14 Jun 2023, 13:06
Jessica Bateman

Germany gears up for rising temperatures with federal heatwave plan


Germany is drafting its first-ever nationwide plan to prevent heat-related deaths as heatwaves have become more severe as a result of climate change, health minister Karl Lauterbach said. "We must realise that we are not well positioned to combat heat death in Germany," the SPD politician said as he unveiled the plans in Berlin on Tuesday (13 June), newspaper Tagesspiegel reports. He stressed that Germany will be ever-more affected by climate change-related heatwaves in the future, adding that “if we do nothing, we will lose several thousand lives every year, unnecessarily.” Up until last year, the federal government had not considered a national heat action plan necessary and left it up to the municipalities to develop their own strategies. The new plan will be modelled on that of France, which consists of four different heat-level alerts that activate specific measures.

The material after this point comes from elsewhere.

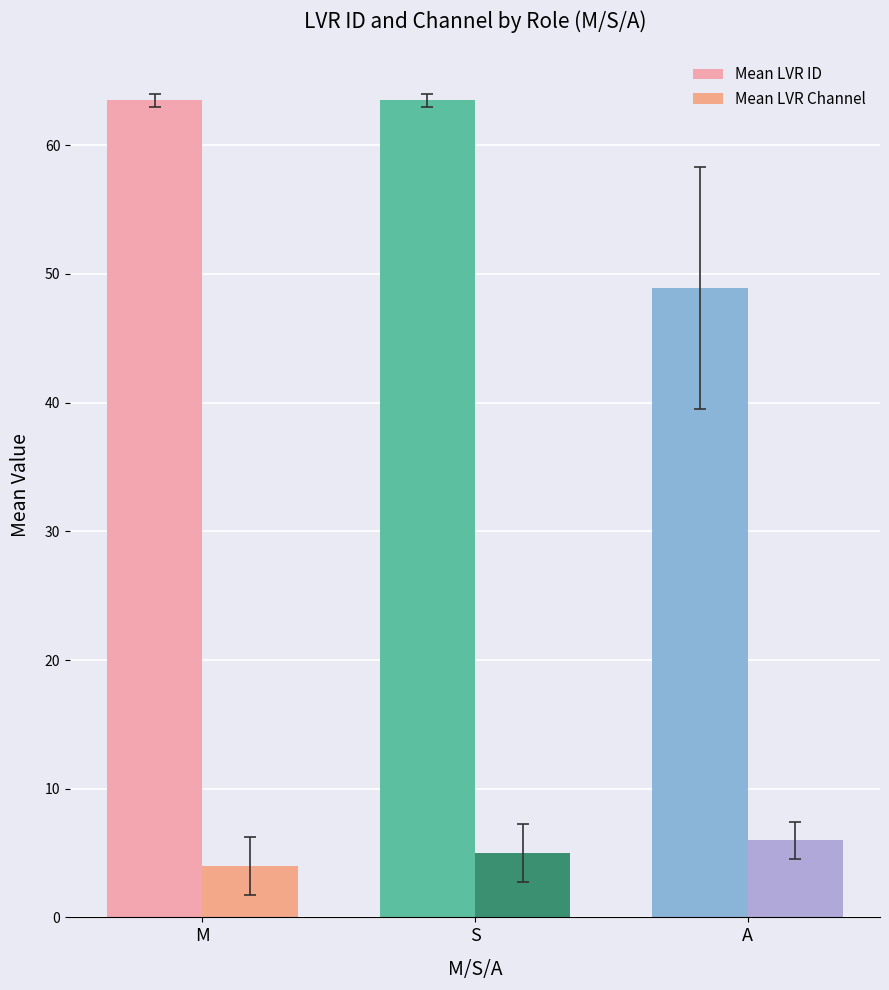

At which label does Mean LVR Channel first exceed 5?

A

The federal German Hospital Federation, the Nursing Council (Deutschen Pflegerat) and environmental NGO Klug have all previously lobbied for a national action plan to prevent heat-related deaths, describing these as the greatest climate change-related threat to human health. In 2022 alone, the country registered 4,500 heat-related deaths. During the particularly hot summer of 2018, there were 8,700 heat-related deaths. As a result of climate change, the number of hot days exceeding 30 degrees is increasing in Germany, and there are longer periods of heat.